> [Written task]: Transcribe every line of the listing below word for word, omitting the pictures.

Raw records

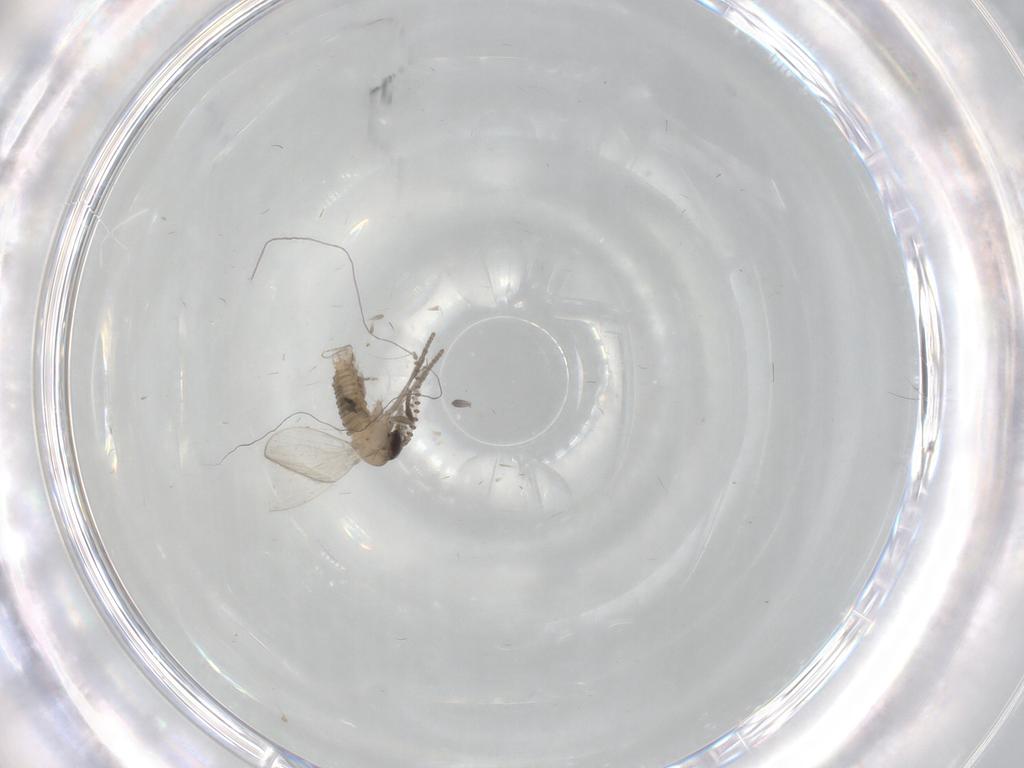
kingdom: Animalia
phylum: Arthropoda
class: Insecta
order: Diptera
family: Psychodidae
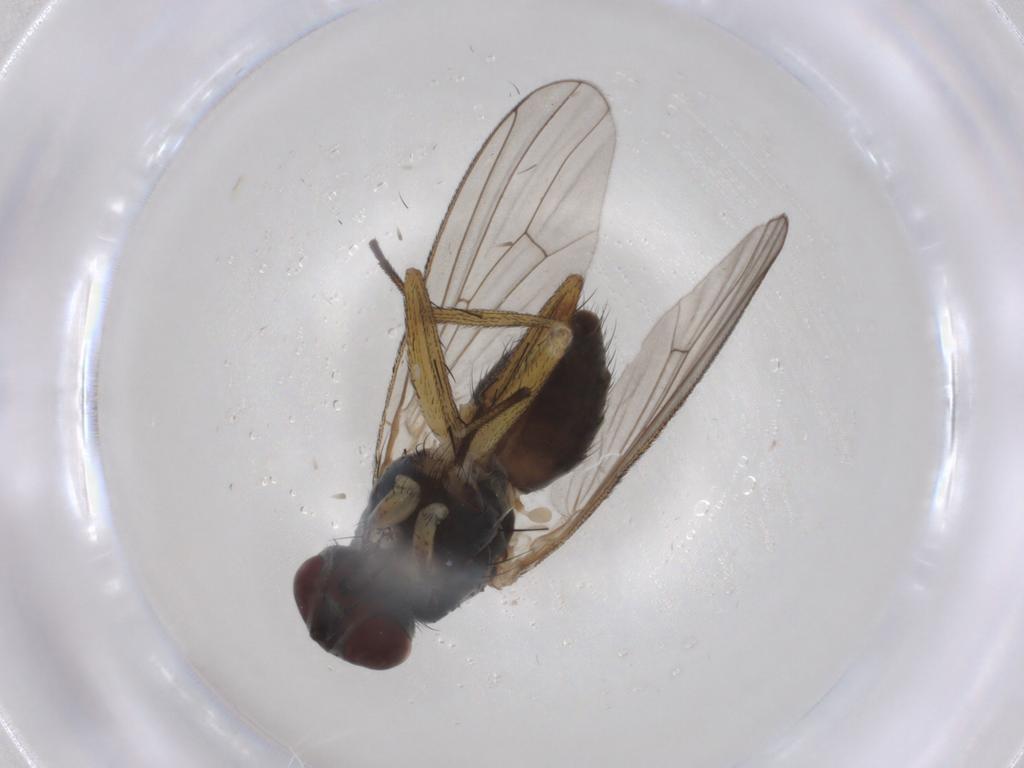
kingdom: Animalia
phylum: Arthropoda
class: Insecta
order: Diptera
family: Muscidae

> [Solution]:
kingdom: Animalia
phylum: Arthropoda
class: Insecta
order: Diptera
family: Psychodidae
kingdom: Animalia
phylum: Arthropoda
class: Insecta
order: Diptera
family: Muscidae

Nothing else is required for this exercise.